Text segment:
'''
Prices on electrical equipment are beginning to rise, an effect we’ve all been watching for since early in the year. The combination of new tariffs on imported raw materials and, later, finished goods — some of which have been implemented, others only threatened — have joined with rising interest rates, increases in freight costs and several other factors to stir up a flurry of price increase announcements from manufacturers.

One question is how this will affect electrical distributors and the supply channel as a whole, another is whether the broader trend will lead to a slowdown in projects. Today it’s still too soon to tell, but there are indications that rising prices are beginning to affect project timetables and budgets.

Price increases in the data. Electrical Marketing’s proprietary Electrical Price Index, a monthly measure of pricing changes across 28 electrical product categories, has begun to show signs of movement this year for the first time in a long time. After roughly seven years of essentially flat year-on-year pricing — to the point that our editors would get excited about a 0.4% increase from month to month — the total index in June and July posted 3% year-on-year increases (see chart).

 Three percent looks like a small number but it’s significant because of how price changes flow through the supply chain from raw materials to installed equipment. The EPI reflects not the final purchase prices paid, but prices received by domestic producers (non-seasonally-adjusted producer prices). That reduces the import tariff impact, or spreads it over time.

Upstream price increases on raw materials take nine months to a year to show up in eroding margins for finished goods manufacturers, John Mothersole, director of research, pricing and purchasing for IHS Markit, told Electrical Wholesaling.

“The important question is what happens now. Here, copper can provide a guide,” Mothersole said. “Its plunge in the past 3-4 months means that the pressure now being felt in supply chains should begin to abate – again after a lag. Does this mean that we are out of the woods in terms of accelerating goods prices inflation? If the current sideways trend in commodity prices holds, I think it does. I tend to think copper is oversold at the moment. If this is a correct assessment, in the months immediately ahead prices are likely to bounce back a bit and then remain comparatively stable based on our read of fundamentals. On the other hand, if ‘Dr. Copper’ continues to sag, we need to begin asking the question about whether something more serious is happening to global manufacturing activity.”

Closer to the street, some manufacturers in the electrical industry have been announcing price increases to cover their rising costs and improve their own profitability. It’s not all related to materials costs and tariffs. Several lighting manufacturers have raised prices on legacy technologies over the past six months while holding down their prices in the intensely competitive and rapidly growing LED categories.
'''
Data for review:
'''
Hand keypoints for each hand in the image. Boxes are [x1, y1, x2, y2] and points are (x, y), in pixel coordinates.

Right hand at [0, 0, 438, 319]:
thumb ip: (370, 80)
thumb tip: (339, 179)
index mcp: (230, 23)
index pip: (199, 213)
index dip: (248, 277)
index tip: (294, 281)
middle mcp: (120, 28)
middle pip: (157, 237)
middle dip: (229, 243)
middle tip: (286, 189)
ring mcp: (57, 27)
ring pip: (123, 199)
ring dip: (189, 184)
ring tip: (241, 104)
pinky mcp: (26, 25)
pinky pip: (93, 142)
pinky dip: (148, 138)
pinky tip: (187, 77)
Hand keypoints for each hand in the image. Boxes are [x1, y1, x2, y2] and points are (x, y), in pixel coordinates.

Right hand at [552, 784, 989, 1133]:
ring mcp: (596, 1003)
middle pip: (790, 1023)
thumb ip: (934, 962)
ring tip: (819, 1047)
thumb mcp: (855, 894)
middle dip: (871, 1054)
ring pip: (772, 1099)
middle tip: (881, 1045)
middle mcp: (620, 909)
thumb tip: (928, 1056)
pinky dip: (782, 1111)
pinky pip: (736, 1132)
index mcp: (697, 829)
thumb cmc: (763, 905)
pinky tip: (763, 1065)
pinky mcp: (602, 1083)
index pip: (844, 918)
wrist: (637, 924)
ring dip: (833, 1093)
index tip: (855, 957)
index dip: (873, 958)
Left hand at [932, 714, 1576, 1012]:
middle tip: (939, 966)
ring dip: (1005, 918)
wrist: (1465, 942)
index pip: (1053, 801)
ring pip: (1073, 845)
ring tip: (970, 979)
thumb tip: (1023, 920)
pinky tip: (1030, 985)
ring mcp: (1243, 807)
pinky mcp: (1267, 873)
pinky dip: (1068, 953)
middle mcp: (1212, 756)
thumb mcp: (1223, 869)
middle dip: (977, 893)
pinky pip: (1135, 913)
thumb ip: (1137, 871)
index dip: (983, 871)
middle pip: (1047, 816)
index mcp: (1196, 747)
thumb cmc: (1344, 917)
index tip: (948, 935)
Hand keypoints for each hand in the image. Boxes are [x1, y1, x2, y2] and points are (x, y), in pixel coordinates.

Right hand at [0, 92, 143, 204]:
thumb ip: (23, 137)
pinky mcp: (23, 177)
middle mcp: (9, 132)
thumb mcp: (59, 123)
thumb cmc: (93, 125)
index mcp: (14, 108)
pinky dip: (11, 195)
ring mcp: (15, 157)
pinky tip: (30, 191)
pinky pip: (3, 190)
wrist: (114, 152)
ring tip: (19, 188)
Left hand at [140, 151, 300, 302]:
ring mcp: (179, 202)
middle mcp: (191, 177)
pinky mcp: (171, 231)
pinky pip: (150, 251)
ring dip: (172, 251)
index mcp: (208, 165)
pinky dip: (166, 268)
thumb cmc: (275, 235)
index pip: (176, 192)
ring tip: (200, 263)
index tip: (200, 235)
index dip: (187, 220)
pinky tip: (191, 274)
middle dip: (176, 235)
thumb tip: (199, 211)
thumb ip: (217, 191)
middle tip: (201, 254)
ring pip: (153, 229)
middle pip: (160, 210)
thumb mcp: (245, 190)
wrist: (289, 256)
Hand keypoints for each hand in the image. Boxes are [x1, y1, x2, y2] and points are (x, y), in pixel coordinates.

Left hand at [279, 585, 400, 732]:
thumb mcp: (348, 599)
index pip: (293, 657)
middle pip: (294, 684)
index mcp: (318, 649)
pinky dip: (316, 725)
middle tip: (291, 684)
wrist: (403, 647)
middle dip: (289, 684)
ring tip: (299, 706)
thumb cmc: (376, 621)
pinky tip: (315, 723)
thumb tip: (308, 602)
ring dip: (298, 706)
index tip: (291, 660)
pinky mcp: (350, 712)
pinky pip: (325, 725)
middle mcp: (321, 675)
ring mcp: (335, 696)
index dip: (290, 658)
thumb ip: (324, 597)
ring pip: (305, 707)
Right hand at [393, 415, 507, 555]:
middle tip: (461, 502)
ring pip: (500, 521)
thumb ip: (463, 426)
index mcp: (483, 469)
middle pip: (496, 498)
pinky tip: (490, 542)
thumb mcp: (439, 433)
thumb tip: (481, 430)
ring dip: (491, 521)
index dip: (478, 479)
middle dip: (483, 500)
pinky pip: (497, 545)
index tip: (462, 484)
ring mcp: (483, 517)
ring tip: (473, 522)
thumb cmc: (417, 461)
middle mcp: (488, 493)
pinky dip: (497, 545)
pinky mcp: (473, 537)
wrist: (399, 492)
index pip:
'''
Exercise:
Print the article on electrical equipment prices from "Prices on electrical" up to and including "announcements from manufacturers.". The lines above aren't needed here.

Answer space:
Prices on electrical equipment are beginning to rise, an effect we’ve all been watching for since early in the year. The combination of new tariffs on imported raw materials and, later, finished goods — some of which have been implemented, others only threatened — have joined with rising interest rates, increases in freight costs and several other factors to stir up a flurry of price increase announcements from manufacturers.